The cost of solar or wind-powered electricity is also one-third of the global average, Strategy& estimates.

Saudi Arabia and the United Arab Emirates have set world-record low tariffs for new solar projects in recent years and prices could yet fall further.

“The resource availability and cheap land availability make developing renewables, particularly solar, very attractive,” van Lanschot said.

“The trend is definitely downward and will remain low for solar prices. Wind is different because there isn’t the same sector maturity in the supply chain or the onsite workforce.”

Electricity prices in Saudi Arabia are heavily subsidised, masking the real cost of providing power as oil and gas prices soar.

Without subsidies solar-powered electricity would likely be cheaper, although fuels such as natural gas will remain key to ensuring a stable power supply, van Lanschot added.

In February 2019 Saudi raised its renewables capacity targets, setting a goal to have a capacity of 27.3 gigawatts (GW) within five years and 58.7 GW in 2030.

The country’s capacity will be just 1.5 GW by the end of 2023, according to a recent GlobalData report. 

“Saudi Arabia offers bare minimum support to the renewables industry,” Attaurrahman Ojindaram Saibasan, a power analyst at GlobalData, said.

“There are no major preferences given to renewable power projects, long approval timelines cause a hindrance, incentives are not encouraging enough to enable adoption, and there are no specific loan programmes that will help development of large-scale renewable projects.

“The policies are also not robust, and implementation of action plans are generally not on time.”
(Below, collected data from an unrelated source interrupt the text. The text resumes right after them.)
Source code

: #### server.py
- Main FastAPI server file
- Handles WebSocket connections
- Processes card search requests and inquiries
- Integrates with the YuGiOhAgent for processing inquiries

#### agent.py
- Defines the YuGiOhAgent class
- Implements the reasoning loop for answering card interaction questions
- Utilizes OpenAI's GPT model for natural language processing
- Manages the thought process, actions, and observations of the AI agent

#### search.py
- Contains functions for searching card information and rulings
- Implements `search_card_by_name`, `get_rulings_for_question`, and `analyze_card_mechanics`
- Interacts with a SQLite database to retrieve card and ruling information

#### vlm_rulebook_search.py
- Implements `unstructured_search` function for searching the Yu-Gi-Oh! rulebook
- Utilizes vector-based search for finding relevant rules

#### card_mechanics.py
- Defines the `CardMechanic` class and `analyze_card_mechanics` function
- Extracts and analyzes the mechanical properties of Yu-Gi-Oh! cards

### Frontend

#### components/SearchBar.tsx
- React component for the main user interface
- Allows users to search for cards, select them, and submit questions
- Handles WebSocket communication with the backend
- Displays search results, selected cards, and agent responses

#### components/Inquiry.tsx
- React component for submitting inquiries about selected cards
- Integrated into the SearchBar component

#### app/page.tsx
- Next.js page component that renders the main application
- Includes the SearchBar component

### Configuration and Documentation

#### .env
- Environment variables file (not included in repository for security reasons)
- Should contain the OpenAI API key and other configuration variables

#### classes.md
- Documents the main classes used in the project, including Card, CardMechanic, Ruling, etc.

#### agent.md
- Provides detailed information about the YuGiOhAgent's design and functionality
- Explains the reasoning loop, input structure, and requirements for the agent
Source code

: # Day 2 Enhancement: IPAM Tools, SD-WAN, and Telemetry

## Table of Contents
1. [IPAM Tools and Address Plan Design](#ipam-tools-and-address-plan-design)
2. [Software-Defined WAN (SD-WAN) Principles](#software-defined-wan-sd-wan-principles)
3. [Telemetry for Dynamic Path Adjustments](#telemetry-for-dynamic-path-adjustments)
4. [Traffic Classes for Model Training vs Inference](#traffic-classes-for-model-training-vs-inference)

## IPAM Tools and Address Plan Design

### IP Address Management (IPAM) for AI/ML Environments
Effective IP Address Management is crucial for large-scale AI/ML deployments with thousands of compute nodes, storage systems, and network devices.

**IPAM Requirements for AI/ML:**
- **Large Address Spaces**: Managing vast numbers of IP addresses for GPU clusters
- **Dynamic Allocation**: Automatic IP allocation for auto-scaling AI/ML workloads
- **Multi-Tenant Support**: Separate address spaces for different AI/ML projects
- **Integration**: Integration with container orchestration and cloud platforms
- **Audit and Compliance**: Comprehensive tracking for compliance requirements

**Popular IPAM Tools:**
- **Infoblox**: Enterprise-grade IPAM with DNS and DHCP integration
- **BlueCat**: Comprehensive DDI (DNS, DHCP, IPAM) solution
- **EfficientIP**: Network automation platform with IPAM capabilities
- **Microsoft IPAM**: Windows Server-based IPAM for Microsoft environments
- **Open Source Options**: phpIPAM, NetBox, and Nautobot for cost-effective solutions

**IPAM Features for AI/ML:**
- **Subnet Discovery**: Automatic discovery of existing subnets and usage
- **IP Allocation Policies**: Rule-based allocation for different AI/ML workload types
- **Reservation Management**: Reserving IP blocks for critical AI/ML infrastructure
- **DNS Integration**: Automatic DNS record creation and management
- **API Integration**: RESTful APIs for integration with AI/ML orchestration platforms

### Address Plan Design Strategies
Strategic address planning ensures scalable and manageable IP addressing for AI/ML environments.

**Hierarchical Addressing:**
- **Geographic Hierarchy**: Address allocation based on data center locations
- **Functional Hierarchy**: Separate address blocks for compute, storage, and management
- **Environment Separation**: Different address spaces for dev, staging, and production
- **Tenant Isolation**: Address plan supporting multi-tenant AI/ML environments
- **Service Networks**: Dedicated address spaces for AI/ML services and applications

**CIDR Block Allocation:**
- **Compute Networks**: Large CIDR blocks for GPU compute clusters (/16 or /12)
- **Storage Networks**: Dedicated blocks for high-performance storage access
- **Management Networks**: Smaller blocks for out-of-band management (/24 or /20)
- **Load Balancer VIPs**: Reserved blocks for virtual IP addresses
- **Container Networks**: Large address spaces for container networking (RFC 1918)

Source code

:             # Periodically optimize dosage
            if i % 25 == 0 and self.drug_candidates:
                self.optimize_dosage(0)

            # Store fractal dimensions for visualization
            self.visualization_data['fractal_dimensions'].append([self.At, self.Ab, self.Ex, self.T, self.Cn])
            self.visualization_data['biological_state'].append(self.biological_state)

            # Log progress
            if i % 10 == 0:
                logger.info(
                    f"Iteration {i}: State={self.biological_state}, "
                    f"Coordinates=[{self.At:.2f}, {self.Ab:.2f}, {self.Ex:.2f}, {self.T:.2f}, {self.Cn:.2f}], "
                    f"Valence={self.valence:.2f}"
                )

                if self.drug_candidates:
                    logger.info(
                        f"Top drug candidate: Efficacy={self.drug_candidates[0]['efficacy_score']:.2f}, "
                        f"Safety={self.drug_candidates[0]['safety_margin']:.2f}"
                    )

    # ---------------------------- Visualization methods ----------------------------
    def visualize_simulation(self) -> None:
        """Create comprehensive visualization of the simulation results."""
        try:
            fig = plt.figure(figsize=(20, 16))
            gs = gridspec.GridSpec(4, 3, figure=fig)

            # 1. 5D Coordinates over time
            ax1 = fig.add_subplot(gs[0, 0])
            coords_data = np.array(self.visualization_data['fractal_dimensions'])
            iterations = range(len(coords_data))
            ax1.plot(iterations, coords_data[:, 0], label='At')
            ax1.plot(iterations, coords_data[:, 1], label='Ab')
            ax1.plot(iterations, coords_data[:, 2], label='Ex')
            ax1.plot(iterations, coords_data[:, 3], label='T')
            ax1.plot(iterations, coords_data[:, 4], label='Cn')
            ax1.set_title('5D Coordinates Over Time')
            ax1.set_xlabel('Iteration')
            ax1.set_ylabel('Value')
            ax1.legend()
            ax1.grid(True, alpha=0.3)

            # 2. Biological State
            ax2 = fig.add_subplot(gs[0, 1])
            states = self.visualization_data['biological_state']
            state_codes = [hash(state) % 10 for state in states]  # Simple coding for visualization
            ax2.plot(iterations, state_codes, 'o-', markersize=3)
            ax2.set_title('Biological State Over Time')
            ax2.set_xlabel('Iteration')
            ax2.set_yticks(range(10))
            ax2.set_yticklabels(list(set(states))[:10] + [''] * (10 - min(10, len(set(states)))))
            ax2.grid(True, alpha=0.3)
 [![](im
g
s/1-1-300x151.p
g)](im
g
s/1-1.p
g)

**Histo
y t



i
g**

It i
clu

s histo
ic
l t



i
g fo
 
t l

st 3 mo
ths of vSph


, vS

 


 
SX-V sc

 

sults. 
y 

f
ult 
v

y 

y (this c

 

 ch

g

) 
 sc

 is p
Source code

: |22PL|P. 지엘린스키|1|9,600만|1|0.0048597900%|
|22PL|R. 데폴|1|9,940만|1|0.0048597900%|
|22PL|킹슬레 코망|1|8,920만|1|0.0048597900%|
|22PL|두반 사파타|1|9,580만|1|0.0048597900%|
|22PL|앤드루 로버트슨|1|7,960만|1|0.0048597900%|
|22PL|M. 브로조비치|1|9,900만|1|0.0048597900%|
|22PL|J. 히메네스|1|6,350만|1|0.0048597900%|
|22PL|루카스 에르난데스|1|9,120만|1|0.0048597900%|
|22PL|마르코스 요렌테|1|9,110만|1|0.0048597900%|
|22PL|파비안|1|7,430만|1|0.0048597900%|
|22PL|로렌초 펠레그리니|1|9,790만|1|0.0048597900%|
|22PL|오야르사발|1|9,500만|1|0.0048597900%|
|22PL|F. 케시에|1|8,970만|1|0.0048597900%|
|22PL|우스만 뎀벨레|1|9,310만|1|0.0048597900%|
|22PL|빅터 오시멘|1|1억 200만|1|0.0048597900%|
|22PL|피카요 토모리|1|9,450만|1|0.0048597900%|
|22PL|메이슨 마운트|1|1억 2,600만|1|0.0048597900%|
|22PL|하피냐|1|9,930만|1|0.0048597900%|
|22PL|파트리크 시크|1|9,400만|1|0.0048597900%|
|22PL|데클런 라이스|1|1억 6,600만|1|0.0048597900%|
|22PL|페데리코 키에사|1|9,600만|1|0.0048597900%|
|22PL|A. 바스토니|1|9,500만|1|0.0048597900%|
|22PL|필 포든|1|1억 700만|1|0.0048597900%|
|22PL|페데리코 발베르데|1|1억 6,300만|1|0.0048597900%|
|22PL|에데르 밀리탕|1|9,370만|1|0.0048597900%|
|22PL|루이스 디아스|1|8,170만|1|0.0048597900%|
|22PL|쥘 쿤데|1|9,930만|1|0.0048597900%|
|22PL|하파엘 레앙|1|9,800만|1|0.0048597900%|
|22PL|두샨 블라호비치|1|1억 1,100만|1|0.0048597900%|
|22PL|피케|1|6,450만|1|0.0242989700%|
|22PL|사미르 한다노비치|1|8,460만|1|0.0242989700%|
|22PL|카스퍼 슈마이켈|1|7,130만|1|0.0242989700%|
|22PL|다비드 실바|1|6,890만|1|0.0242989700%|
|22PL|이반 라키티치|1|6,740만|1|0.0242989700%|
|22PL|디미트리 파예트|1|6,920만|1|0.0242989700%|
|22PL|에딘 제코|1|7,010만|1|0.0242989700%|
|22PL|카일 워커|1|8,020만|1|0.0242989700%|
Saudi’s 23 planned renewable projects will have a combined additional capacity of around 10 GW, Fitch Solutions estimates, noting current capacity is about 1.2 GW. 

“The pipeline of projects is still quite minimal compared to what they’re looking for,” van Lanschot said. 

“Most of these projects’ target completion dates are mid-decade and a lot are still going slowly through the development process: getting approval and going to FID (financial investment decision).

“Saudi’s near-term renewables target will definitely not be met, and the long-term target looks unlikely too, but capacity expansion is accelerating – it’s just not fast enough.

“Finding a suitable path for renewables to join the (electricity) grid is a problem.”

Using different parameters, GlobalData estimates Saudi has 2.7 GW of capacity under construction or at the financed stage. 

Even if the country was to build the targeted 58.7 GW by 2030, this would only provide about 20 percent of its electricity, said GlobalData’s Saibasan. Saudi would require renewables capacity of 135 GW to hit the 50 percent target, he estimates. 

Saudi had announced a $200 billion, 200 GW solar power project with Japan’s Softbank in 2018 that was slated to be completed by 2030, but the plan was soon abandoned, the Wall Street Journal reported

The initial announcement, although generating global headlines, seems fanciful in retrospect – 200 GW would be nearly one-quarter of 2021 total global solar capacity.

“The country’s history of making unrealistic targets or project announcements have led to low confidence among foreign and local investors alike which has led to slower development of the industry,” Saibasan added. 

“The current rise in energy prices is also a concern for the government which looks to focus on securing supply through domestic fossil fuels rather than making large investments in renewable power.”

More positively, Fitch’s van Lanschot said rising oil prices would spur Saudi to increase crude exports, creating more space for renewables in the kingdom’s domestic power mix.

“The long-term plan is to replace oil in the power sector with renewables,” he said. 

Saudi has expanded its grid interconnection with neighbouring countries, while the European Union is increasingly looking to the Middle East to help replace its reliance on Russian gas to make electricity. Greece and Saudi signed an energy agreement in July. 

“There’s a network emerging of connection projects that might eventually feed into the European grid,” van Lanschot added.

“We think this is part of a wider shift towards Saudi Arabia becoming a larger energy player on the global stage.”